I do not believe in historical determinism. I study demographic and opinion trends intensely, but I do not believe that they determine what happens. All they do is offer windows of hope. My view is that we should seize the open space in the windows of hope which make civil unions possible in Pennsylvania, and help our gay and lesbian friends, relatives, and co-workers move substantially closer to equality than they are now.

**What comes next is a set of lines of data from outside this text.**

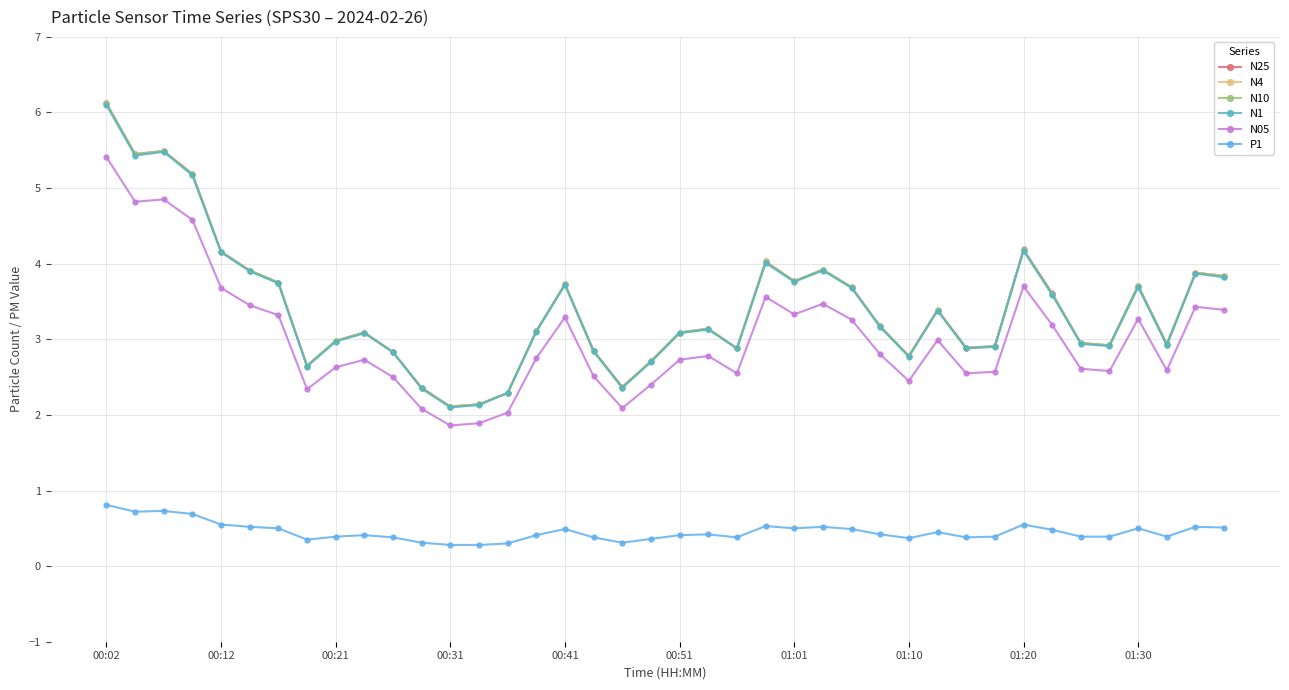

Does the chart have visible grid lines?

Yes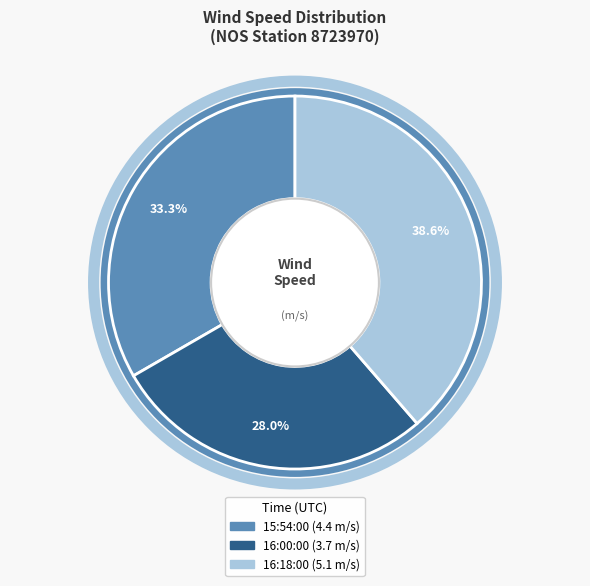

Is there any slice that represents more than half of the pie?

No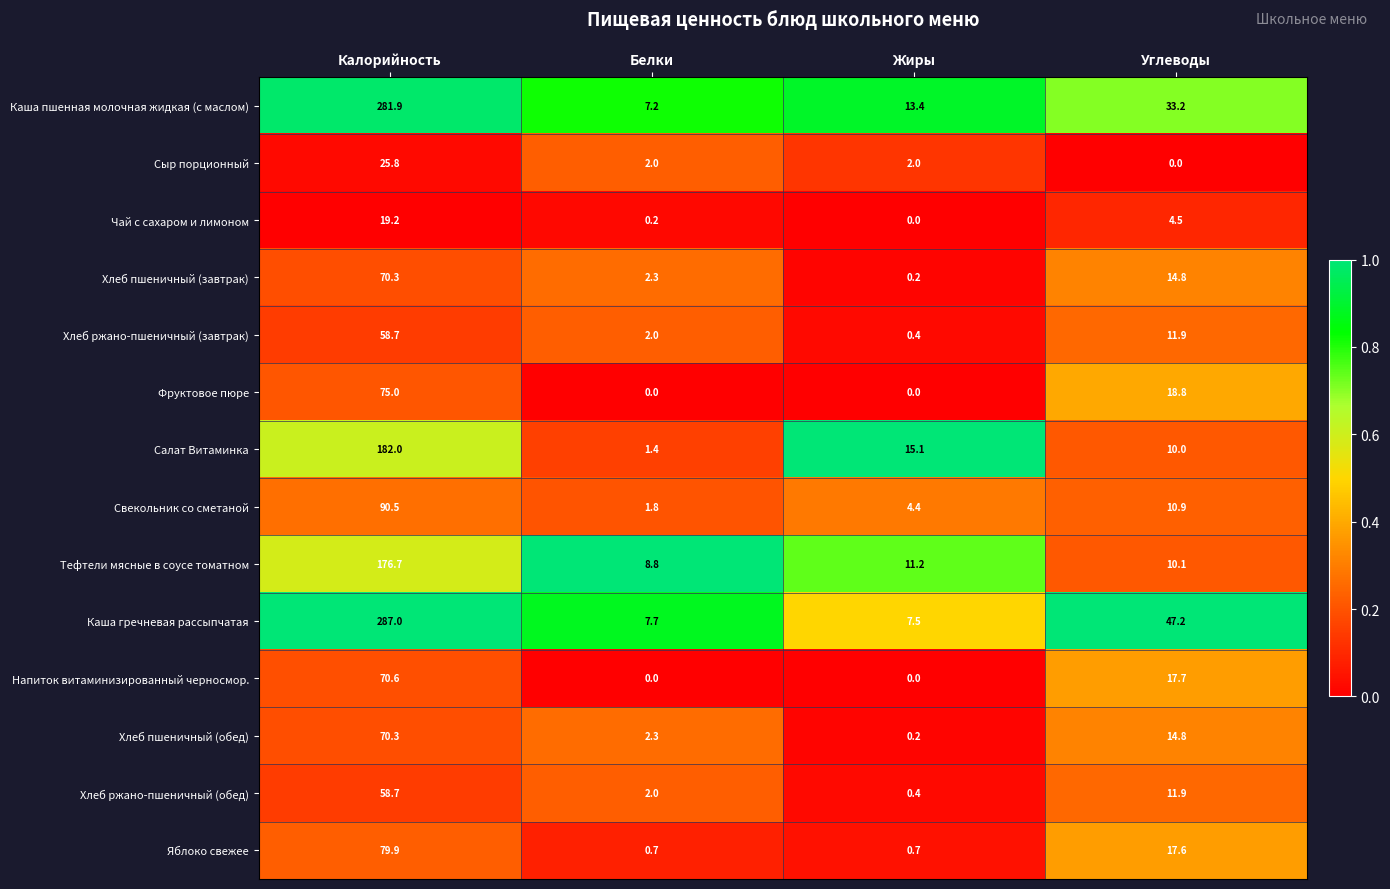

Count the number of data series in this chart.

14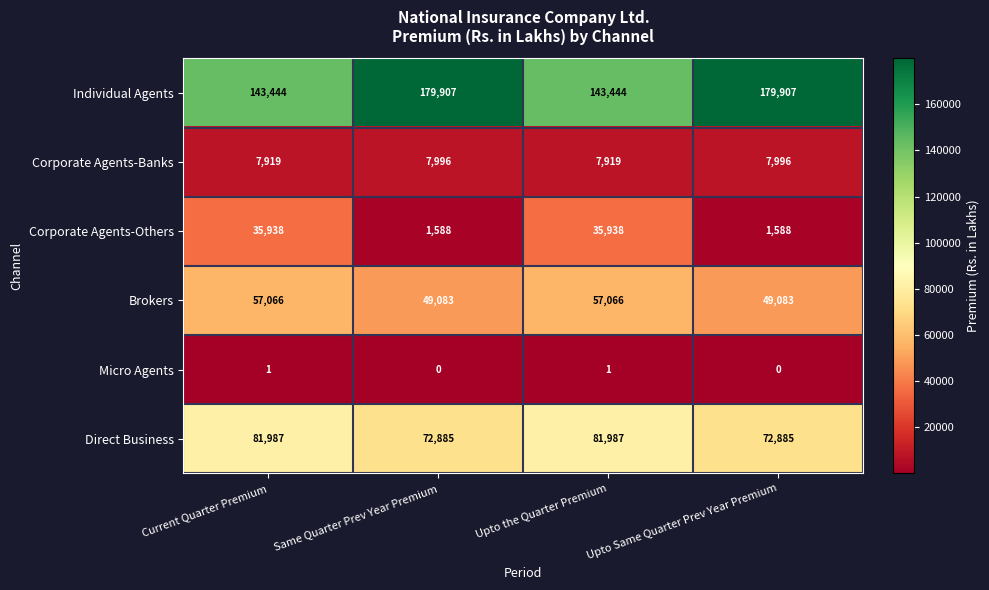

What is the spread (max minus min) of values at Same Quarter Prev Year Premium?

179907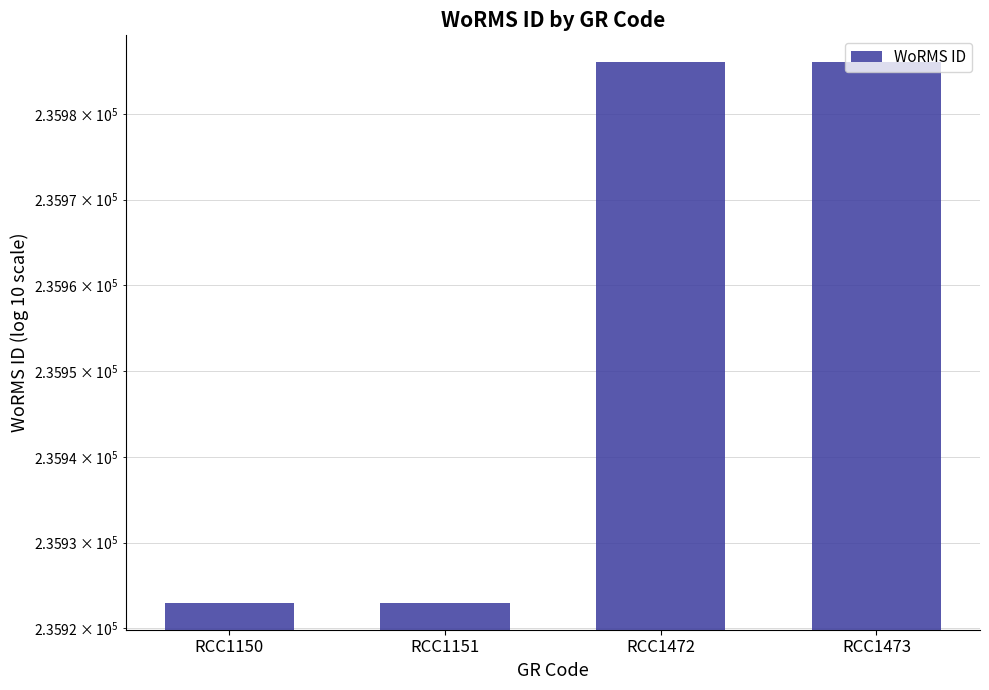

What is the difference between the maximum and minimum values?

63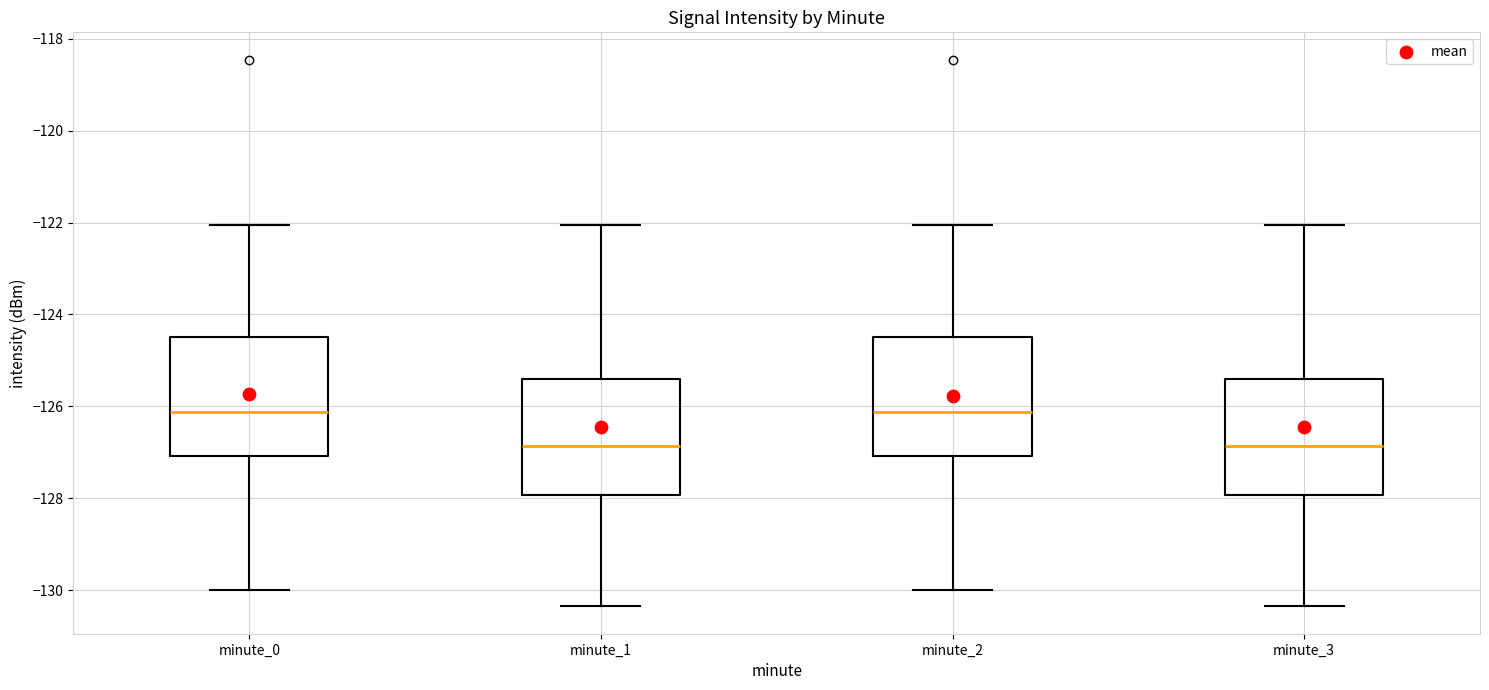

Reading left to right, read every box against the y-axis: the position of its median line, the range the box covers, and the ends of its whiskers. The values are not printed on the chart, so give them approximately, as read against the axis.

minute_0: median -126.2, box -127.0 to -124.4, whiskers -130.0 to -122.0
minute_1: median -126.8, box -128.0 to -125.4, whiskers -130.4 to -122.0
minute_2: median -126.2, box -127.0 to -124.4, whiskers -130.0 to -122.0
minute_3: median -126.8, box -128.0 to -125.4, whiskers -130.4 to -122.0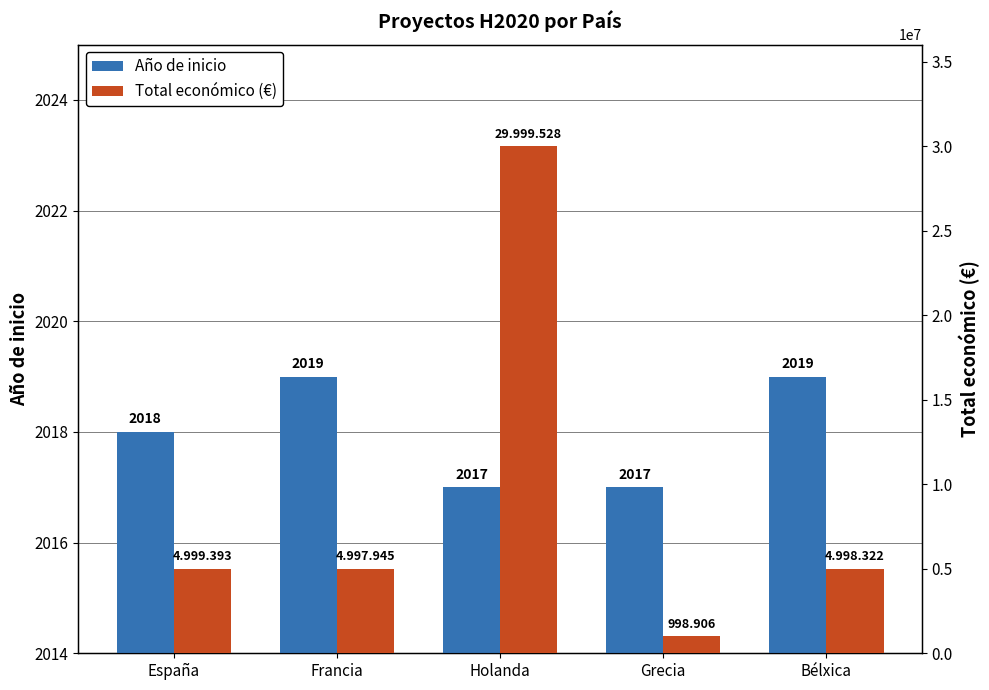

Reading left to right, list all the values displayed in this chart.

Año de inicio: 2018	2019	2017	2017	2019
Total económico (€): 4999393	4997945	29999528	998906	4998322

The quintessential word about Pennsylvania politics is moderation. Moderate policies are inherently more popular in Pennsylvania--and the Pennsylvania legislature--than either liberal policies or conservative policies. Pennsylvania has rejected conservatism in gay and lesbian rights by rejecting a constitutional amendment banning same-sex marriage, one of only 21 states to do so. Pennsylvania has rejected liberalism in gay and lesbian rights by not passing an anti-discrimination law to protect them, as 21 states have already done. 5 states--California, Colorado, Hawaii,Oregon and Wisconsin--embraced both sides, banning gay marriage constitutionally and banning discrimination against gays and lesbians.
Support for civil unions--giving equality of rights but not equality of status--is well within Pennsylvania's tradition of moderation. Winning civil unions while keeping away the constitutional ban on marriage equality is the best we can get in this legislative session. It is considerably better than nothing, and we should go for it.
Civil unions is an inherently moderate, middle of the road position that commands majority support in Pennsylvania.